# [TO DO]
[a] In the ODG architecture text, how does ODG Core implement authentication and authorization?
[b] Pick up the ODG architecture text after its final sentence and write the next part.

# [TEXT SHOWN]
========

ODG is built upon several key architectural principles:

- **Kubernetes-Native Deployment**: All components are designed as Kubernetes workloads with native resource management
- **Modular and Extensible**: Core functionality is minimal; features are added through extensions
- **Loose Coupling**: Components communicate through well-defined APIs and can be scaled or replaced independently
- **Asynchronous Processing**: Work is distributed through a queue-based system enabling autonomous operation
- **Single Source of Truth**: All persistent state resides in the ODG database, ensuring consistency

## Core Components

The ODG system comprises several core components that provide the foundation for all operations.

### ODG Database (odg-db)

The ODG Database serves as the **sole persistency layer** for the entire system. All findings, metadata, compliance snapshots, and configuration state flow through this component.

**Responsibilities:**

- Store findings and metadata as `ArtefactMetadata` entries
- Correlate metadata with OCM coordinates (component name, version, artefact identity)
- Maintain compliance snapshots tracking artefact processing state
- Store scanner metadata writebacks and rescoring decisions
- Track discovery dates for SLA enforcement
- Cache OCM component information

**Architecture:**
The database uses a correlation model where all data is linked to an `artefact` identifier. This allows grouping findings and metadata across different scans, versions, and extensions whilst maintaining traceability to specific OCM components or runtime artefacts.

### ODG Core (odg-core)

ODG Core provides the **central API** layer and serves as the primary entry point for both human users and automated systems.

**Responsibilities:**

- Expose API endpoints for CRUD operations on artefact metadata
- Proxy database operations with business logic enforcement
- Handle authentication and authorisation (implemented via OAuth)
- Serve data payloads for the ODG UI application
- Provide high-level OCM functions, e.g.:
  - List component versions
  - Calculate differences between OCM component versions
  - Resolve component dependencies recursively
- Maintain artefact scan information
- Coordinate metadata queries with complex filtering

The core API is the single gateway through which extensions upload findings, the UI retrieves data, and external systems integrate with ODG.

### ODG UI (odg-ui)

The Delivery Dashboard provides the **primary user interface** for interacting with ODG.

========

# [MATERIAL]
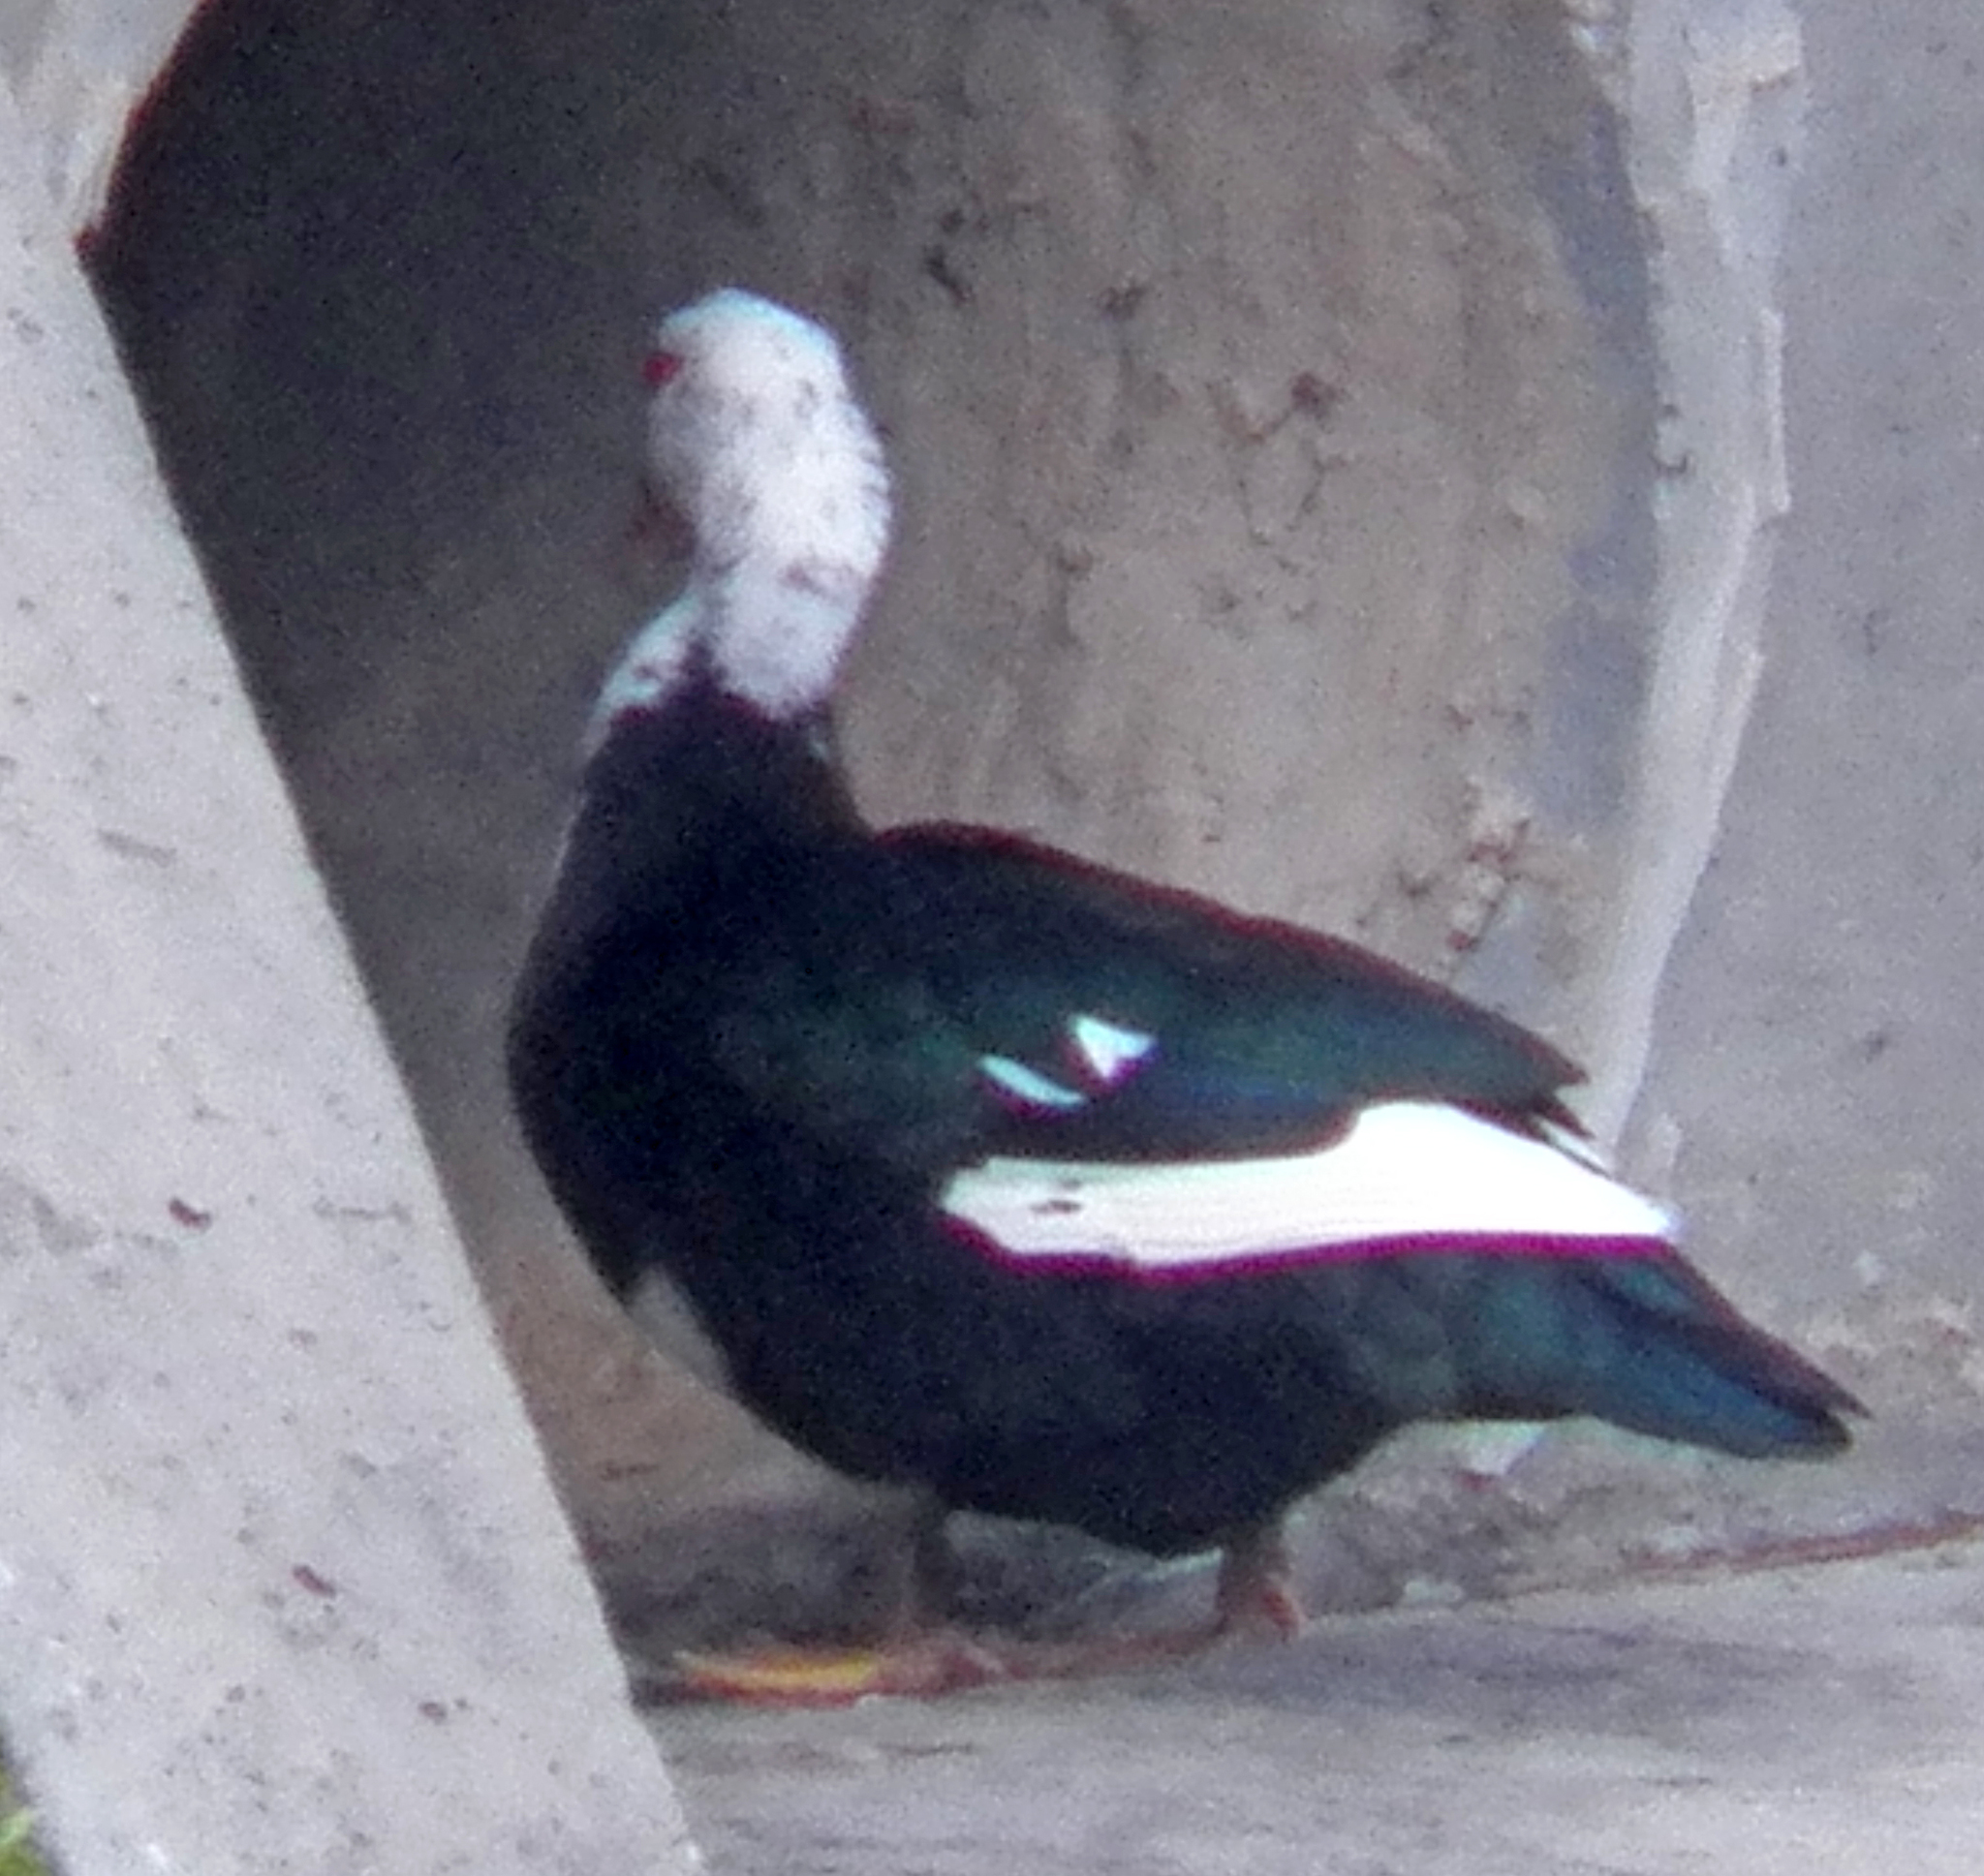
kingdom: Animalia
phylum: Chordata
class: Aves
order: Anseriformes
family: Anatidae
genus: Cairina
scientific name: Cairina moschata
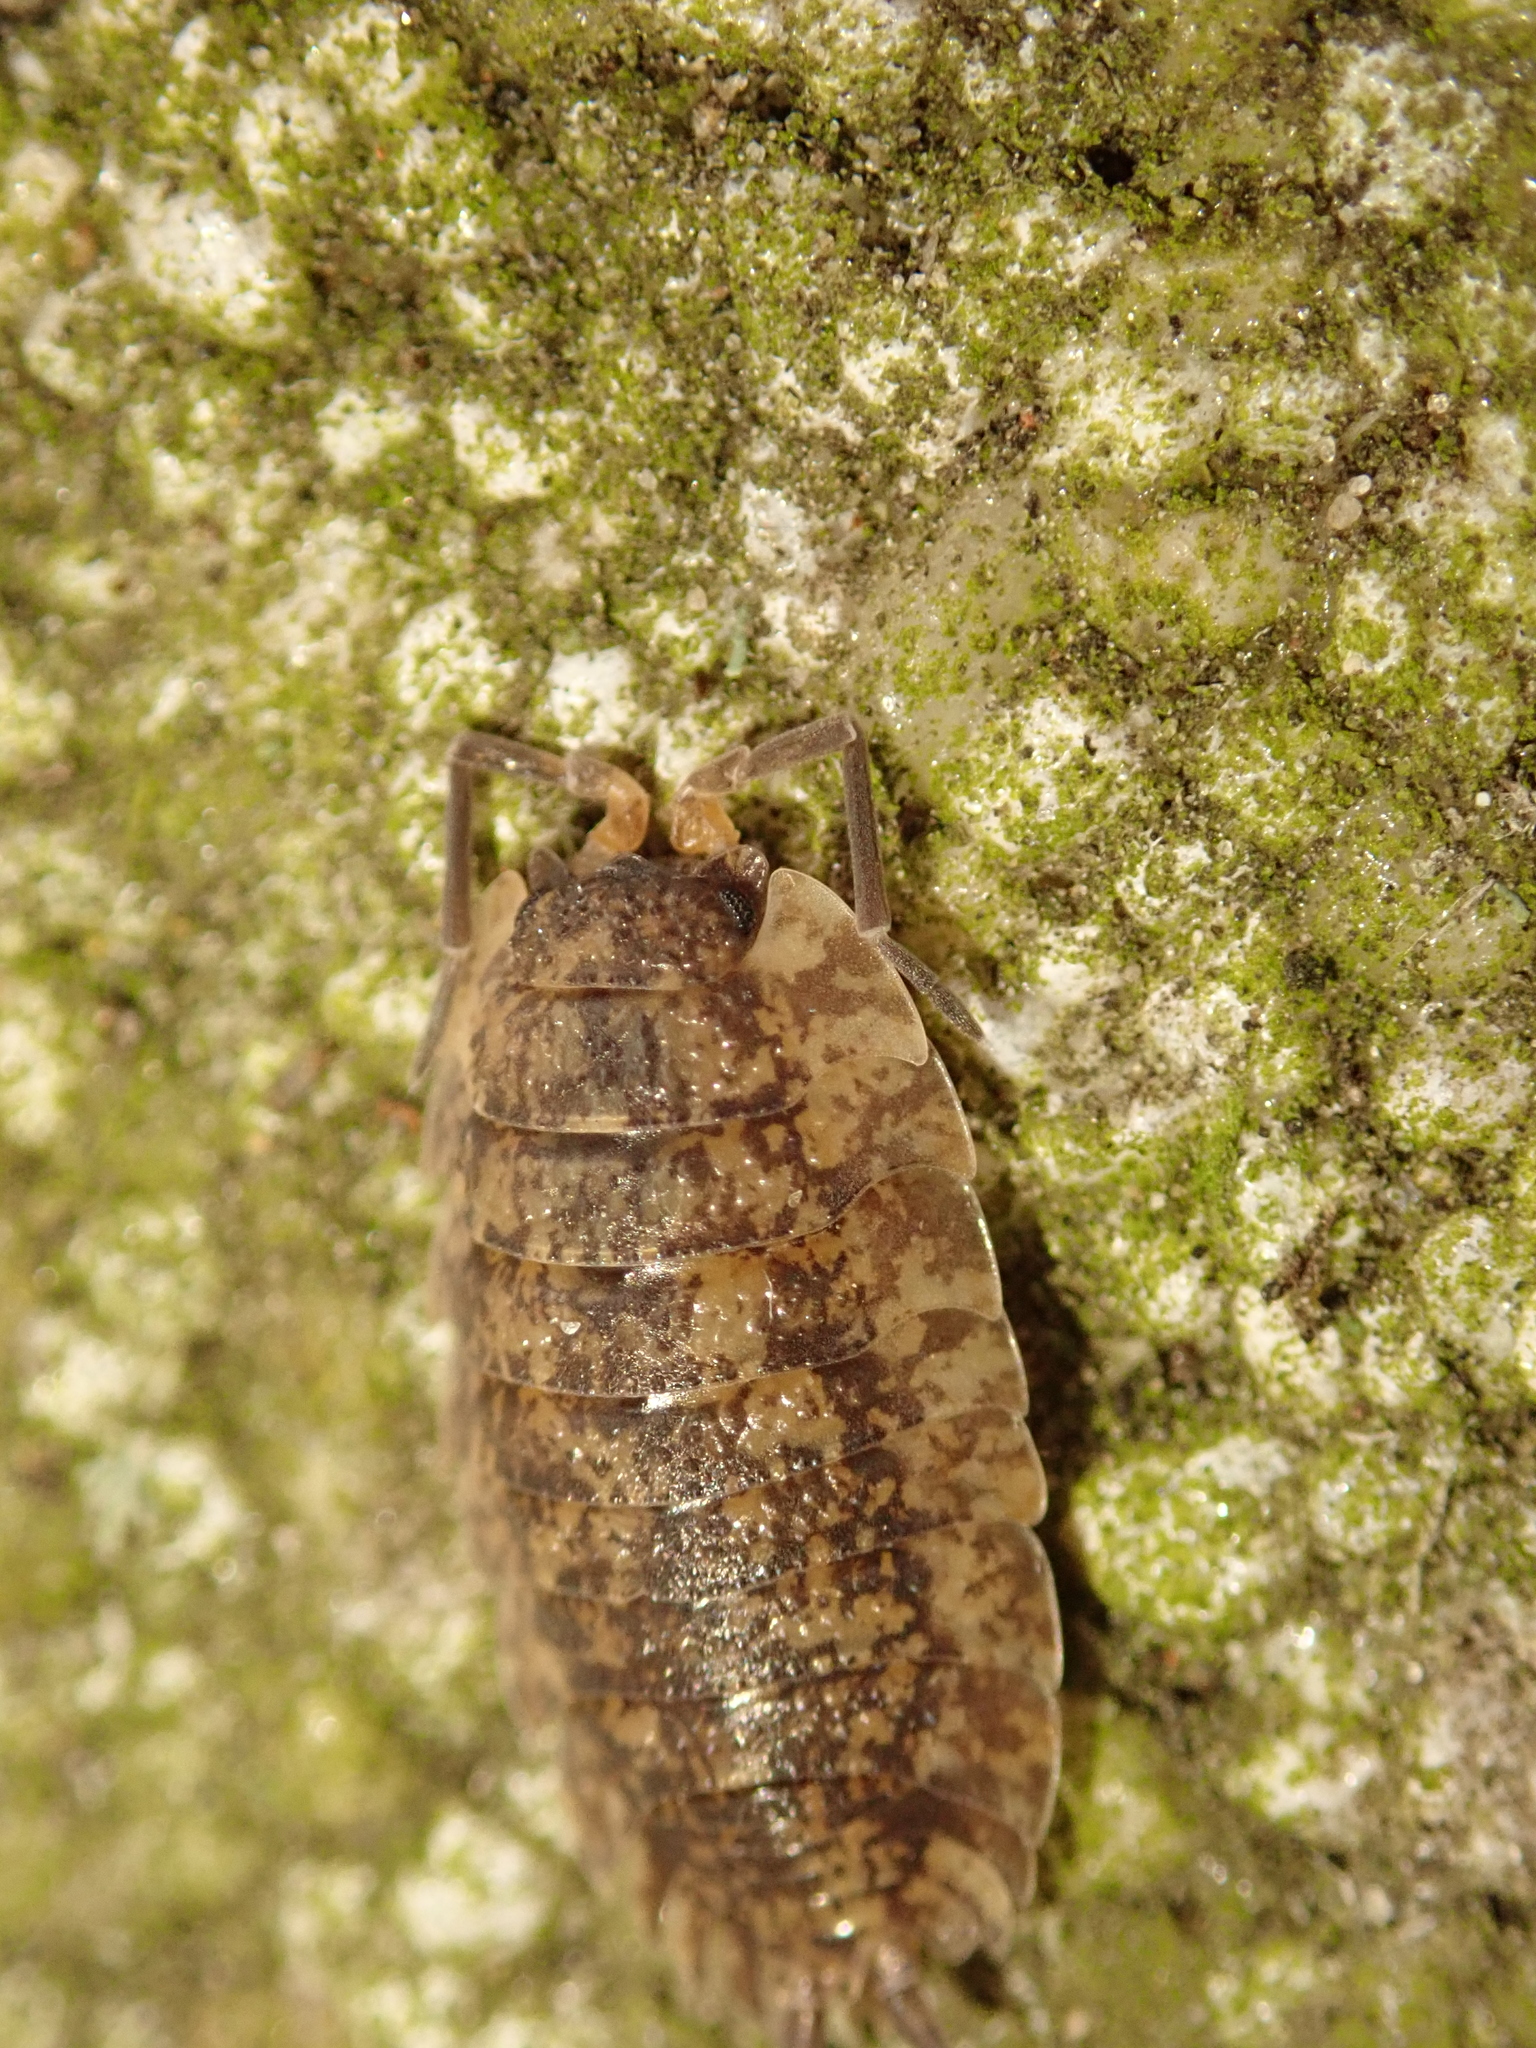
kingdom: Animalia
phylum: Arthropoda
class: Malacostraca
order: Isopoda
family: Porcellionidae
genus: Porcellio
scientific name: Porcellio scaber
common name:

========

# [PER-TASK ANSWERS]
[a] Via OAuth.

[b]
**Capabilities:**

- Browse OCM components and their artefacts
- View compliance status and findings with SLA tracking
- Create and manage finding assessments and rescorings
- Submit scanner metadata writebacks
- Monitor ODG system health (pod status, backlog queue depth)

The UI is a static web application served by a dedicated webserver, consuming data exclusively through the ODG Core API.

### Artefact Enumerator

The Artefact Enumerator acts as the **orchestration engine** for automated scanning workflows.

**Responsibilities:**

- Periodically check configured OCM components for new versions
- Resolve OCM component dependencies recursively
- Manage compliance snapshot lifecycle (create, update, delete)
- Evaluate which extensions need to process which artefacts
- Create `BacklogItem` custom resources to trigger extension processing
- Track grace periods for artefacts no longer of interest

**How It Works:**

The artefact enumerator runs as a Kubernetes CronJob on a configurable schedule. For each configured OCM component:

1. **Discovery**: Fetch the component descriptor and recursively resolve all dependencies
2. **Tracking**: Create or update compliance snapshots for each artefact (resource or source)
3. **Change Detection**: Compare current state against previous scan information
4. **Triggering**: For each extension, evaluate if scanning is needed based on:
   - New artefact versions
   - Configured scan interval elapsed
   - Explicit manual trigger
5. **Backlog Creation**: Generate `BacklogItem` custom resources for required scans

Compliance snapshots persist state across enumerator runs, ensuring stable tracking of what needs processing and enabling graceful cleanup when artefacts are removed from the configuration.

### Backlog Items

Backlog Items are **Kubernetes Custom Resources** (CRs) that represent queued work for extensions.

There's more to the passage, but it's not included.